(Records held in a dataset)

------------------------------------------------------------------------

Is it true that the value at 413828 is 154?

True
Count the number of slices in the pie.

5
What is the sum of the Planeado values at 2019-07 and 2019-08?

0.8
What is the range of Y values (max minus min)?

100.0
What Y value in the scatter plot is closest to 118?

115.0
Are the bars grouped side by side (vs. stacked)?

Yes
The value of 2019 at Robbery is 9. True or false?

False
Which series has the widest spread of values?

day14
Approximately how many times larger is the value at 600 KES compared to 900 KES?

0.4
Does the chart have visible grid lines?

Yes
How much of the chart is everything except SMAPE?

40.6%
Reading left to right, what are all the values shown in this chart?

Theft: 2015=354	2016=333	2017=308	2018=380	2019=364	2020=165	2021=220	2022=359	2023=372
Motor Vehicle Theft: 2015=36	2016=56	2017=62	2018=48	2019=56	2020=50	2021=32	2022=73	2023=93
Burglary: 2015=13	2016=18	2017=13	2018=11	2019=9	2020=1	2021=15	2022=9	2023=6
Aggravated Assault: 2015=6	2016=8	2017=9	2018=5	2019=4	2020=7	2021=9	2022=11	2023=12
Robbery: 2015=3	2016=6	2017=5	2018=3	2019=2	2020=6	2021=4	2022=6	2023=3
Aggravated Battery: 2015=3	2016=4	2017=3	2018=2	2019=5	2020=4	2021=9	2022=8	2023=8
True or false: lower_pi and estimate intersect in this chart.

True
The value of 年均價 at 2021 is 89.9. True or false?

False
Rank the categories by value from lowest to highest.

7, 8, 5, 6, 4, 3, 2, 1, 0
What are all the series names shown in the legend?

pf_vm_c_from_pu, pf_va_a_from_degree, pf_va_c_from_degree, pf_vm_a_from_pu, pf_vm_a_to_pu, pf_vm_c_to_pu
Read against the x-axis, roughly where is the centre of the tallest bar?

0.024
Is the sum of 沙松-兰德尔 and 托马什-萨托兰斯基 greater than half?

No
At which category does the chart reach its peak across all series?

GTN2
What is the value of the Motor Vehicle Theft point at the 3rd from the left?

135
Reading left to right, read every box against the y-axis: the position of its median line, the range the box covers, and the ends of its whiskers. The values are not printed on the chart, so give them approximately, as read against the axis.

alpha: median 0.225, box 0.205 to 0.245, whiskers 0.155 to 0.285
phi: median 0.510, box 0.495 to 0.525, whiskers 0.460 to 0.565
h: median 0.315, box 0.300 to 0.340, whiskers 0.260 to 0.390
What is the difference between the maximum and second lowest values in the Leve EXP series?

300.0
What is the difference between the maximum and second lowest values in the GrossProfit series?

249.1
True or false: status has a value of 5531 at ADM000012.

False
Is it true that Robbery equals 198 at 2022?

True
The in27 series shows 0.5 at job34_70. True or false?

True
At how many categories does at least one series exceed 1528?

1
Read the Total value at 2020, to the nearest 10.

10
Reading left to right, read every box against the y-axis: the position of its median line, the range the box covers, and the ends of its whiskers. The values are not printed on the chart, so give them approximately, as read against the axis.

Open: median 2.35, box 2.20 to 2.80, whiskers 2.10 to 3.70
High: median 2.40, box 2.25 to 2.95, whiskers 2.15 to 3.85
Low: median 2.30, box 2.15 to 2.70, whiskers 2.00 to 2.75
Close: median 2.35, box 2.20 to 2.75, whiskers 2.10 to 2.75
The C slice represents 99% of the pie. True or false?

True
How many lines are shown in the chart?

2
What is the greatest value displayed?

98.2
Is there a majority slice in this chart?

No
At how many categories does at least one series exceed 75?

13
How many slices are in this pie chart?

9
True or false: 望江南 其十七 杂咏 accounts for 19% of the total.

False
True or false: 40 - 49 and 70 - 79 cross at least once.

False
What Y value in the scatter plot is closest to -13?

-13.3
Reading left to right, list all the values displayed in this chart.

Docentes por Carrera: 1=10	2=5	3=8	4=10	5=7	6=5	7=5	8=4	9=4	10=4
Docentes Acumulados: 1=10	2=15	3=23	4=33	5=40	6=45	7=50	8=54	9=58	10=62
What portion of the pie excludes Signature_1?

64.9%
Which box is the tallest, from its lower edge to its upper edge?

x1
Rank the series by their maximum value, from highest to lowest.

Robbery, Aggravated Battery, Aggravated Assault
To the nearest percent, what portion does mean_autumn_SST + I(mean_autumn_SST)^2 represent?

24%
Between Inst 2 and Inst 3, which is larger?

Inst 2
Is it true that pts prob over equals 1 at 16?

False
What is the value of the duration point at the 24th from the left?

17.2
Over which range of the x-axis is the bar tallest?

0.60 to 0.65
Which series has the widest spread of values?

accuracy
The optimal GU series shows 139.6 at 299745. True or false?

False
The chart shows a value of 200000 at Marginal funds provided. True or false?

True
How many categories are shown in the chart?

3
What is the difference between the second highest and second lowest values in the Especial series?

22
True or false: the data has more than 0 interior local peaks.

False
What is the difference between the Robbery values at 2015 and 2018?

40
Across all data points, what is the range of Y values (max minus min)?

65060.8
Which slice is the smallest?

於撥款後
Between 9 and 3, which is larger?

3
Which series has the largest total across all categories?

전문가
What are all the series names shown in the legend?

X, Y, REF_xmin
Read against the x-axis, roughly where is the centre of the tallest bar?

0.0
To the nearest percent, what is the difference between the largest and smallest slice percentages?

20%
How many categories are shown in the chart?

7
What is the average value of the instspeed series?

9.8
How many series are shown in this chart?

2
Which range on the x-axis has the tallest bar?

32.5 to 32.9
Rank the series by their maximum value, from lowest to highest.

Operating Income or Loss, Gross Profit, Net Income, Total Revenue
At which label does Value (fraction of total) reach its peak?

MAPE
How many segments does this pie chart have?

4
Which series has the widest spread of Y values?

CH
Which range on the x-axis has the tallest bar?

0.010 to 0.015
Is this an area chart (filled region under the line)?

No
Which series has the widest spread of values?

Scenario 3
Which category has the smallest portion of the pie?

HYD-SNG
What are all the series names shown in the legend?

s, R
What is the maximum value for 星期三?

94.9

------------------------------------------------------------------------

→ DIRECTIVE
Reproduce verbatim the lines of the listing from the line containing "Robbery, Aggravated Battery, Aggravated" through the line containing "What is the difference between the Robbery", including both of those lines.

→ WRITTEN ANSWER
Robbery, Aggravated Battery, Aggravated Assault
To the nearest percent, what portion does mean_autumn_SST + I(mean_autumn_SST)^2 represent?

24%
Between Inst 2 and Inst 3, which is larger?

Inst 2
Is it true that pts prob over equals 1 at 16?

False
What is the value of the duration point at the 24th from the left?

17.2
Over which range of the x-axis is the bar tallest?

0.60 to 0.65
Which series has the widest spread of values?

accuracy
The optimal GU series shows 139.6 at 299745. True or false?

False
The chart shows a value of 200000 at Marginal funds provided. True or false?

True
How many categories are shown in the chart?

3
What is the difference between the second highest and second lowest values in the Especial series?

22
True or false: the data has more than 0 interior local peaks.

False
What is the difference between the Robbery values at 2015 and 2018?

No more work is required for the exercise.